## To be done
In every entry below, substitute "camera" for each occurrence of "pose" and leave everything else unchanged.

··· Task inputs

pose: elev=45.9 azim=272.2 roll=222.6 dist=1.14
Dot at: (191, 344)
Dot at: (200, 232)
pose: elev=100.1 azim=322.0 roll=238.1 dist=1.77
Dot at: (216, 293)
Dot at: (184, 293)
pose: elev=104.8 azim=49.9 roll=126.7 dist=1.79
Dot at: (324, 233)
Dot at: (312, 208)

······

## Expected answer
camera: elev=45.9 azim=272.2 roll=222.6 dist=1.14
Dot at: (191, 344)
Dot at: (200, 232)
camera: elev=100.1 azim=322.0 roll=238.1 dist=1.77
Dot at: (216, 293)
Dot at: (184, 293)
camera: elev=104.8 azim=49.9 roll=126.7 dist=1.79
Dot at: (324, 233)
Dot at: (312, 208)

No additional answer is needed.